Mr. Standfast

"Nothing taken for granted; everything received with gratitude; everything passed on with grace." G. K. Chesterton

August 03, 2004

Eleanor


Eden, as I imagine it, was a very spacious place. Adam and Eve had complete safety, if only they'd kept on trusting God. Not that there were no limits at all, of course. Only God is limitless. But even the limits were for their ultimate safety and good. God set the limits, and they were good.

But when they trusted Satan instead of God in regard to these limits, they fell from grace. They fell from a nearly limitless freedom in intimate relationship with their Father-God, to an existence of narrowness, labor, and the shadow of death. From the broad place, to the narrow place. From freedom to the slavery of the flesh, and the yoke of mortality.

I know a lady--Let's call her Eleanor--an eighty year old woman, who lives in a tiny apartment with all the accumulated belongings of her long life crowded into that one room. And she often mislays things. An old photograph, batteries, a blouse. Well, Eleanor is convinced that her neighbor across the hall possesses a key to her apartment and is sneaking in and stealing these things. Everyone tells her it's not so, but Eleanor is certain. The building superintendent, the local police, everyone has had a go at convincing her that she's just misplacing these objects. But it's no use.


Think about poor Eleanor for a moment. She's in a tight place. She wants desperately to be believed. She wants desperately to be considered "in her right mind." And she's terribly hurt that her own children don't believe her. Instead, they trust the other woman, rather than their own mother. It seems to her an act of disloyalty.

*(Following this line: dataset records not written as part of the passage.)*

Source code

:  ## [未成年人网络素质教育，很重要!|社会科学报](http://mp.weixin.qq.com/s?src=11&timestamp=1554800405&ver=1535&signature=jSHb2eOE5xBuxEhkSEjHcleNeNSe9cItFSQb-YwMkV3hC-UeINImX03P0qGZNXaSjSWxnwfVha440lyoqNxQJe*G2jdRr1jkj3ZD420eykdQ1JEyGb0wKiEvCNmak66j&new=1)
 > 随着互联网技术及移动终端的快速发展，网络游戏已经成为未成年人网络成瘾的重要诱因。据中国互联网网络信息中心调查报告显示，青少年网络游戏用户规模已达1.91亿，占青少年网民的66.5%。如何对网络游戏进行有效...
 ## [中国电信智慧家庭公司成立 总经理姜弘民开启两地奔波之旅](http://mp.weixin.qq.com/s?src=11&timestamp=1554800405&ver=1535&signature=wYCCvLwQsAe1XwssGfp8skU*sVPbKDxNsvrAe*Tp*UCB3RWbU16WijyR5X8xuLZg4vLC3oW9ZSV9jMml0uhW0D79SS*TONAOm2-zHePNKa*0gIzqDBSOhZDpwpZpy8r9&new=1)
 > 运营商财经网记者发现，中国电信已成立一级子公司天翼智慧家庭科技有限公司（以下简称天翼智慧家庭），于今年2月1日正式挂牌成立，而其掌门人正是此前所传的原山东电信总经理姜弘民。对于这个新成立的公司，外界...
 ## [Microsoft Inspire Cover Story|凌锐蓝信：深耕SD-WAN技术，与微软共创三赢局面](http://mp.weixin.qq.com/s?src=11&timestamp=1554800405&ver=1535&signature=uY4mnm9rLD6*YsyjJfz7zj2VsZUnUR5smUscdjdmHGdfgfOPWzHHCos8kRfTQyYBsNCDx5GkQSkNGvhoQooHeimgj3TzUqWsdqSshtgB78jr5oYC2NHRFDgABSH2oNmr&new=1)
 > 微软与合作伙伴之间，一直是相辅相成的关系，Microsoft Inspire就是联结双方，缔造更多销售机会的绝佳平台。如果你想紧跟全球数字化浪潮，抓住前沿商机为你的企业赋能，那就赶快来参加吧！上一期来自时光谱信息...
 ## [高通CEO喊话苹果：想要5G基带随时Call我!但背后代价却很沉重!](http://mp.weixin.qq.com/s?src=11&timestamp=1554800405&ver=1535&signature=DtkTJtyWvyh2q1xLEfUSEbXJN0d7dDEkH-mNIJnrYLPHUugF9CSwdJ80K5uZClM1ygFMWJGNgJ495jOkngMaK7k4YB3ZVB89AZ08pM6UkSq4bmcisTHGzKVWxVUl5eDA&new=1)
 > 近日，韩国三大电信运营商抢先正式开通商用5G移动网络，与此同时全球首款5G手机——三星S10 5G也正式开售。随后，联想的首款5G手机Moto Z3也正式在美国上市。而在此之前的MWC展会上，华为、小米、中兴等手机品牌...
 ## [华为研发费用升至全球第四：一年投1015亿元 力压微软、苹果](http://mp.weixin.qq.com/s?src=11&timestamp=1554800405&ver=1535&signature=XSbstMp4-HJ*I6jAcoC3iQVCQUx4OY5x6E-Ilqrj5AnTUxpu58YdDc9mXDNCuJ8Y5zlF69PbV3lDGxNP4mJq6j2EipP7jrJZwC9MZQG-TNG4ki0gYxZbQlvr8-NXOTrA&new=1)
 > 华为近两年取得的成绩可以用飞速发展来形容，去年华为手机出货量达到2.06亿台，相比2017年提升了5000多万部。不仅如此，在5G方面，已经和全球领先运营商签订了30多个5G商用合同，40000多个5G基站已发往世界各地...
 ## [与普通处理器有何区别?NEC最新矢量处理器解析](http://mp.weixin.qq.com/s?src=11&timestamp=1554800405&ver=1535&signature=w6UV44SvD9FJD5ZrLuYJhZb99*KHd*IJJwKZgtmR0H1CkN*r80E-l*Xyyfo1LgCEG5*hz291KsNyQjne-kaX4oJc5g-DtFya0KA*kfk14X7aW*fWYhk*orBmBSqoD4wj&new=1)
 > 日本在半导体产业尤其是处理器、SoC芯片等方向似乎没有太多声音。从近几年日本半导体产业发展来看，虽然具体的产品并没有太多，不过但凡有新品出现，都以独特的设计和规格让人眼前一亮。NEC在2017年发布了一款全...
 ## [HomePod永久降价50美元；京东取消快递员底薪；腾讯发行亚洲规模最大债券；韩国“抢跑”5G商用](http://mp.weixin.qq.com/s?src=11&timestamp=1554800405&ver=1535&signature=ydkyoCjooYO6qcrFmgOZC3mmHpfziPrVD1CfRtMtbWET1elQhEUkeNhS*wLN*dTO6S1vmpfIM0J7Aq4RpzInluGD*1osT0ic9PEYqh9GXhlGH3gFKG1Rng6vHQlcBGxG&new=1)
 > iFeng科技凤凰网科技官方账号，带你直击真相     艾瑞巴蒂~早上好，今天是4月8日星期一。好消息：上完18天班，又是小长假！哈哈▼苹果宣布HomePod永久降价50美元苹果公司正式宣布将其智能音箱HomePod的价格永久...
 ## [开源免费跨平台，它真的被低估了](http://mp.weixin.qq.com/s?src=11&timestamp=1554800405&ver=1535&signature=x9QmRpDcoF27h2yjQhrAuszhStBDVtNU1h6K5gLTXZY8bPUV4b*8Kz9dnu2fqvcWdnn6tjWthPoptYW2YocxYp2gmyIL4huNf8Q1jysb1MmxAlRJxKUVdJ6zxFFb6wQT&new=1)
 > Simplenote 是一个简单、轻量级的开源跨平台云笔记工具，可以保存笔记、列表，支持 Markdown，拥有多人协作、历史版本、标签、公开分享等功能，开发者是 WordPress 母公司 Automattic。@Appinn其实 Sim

It's hard for Eleanor--as with all of us--to admit to the usual failings that come with old age. She wants to be considered sharp, even youthful. She doesn't want to die, and she resists admitting to weakness. And so instead she conceives of her neighbor as her enemy, someone who's out to get her. Probably a member of some cult. A stupid woman. An evil woman. She thrusts upon this innocent bystander the explanation for her increasingly common mental lapses.

I don't even know what to pray for Eleanor. I just pray that the Lord will resolve this problem somehow. Old age can seem very much like that fowler's snare, can it not?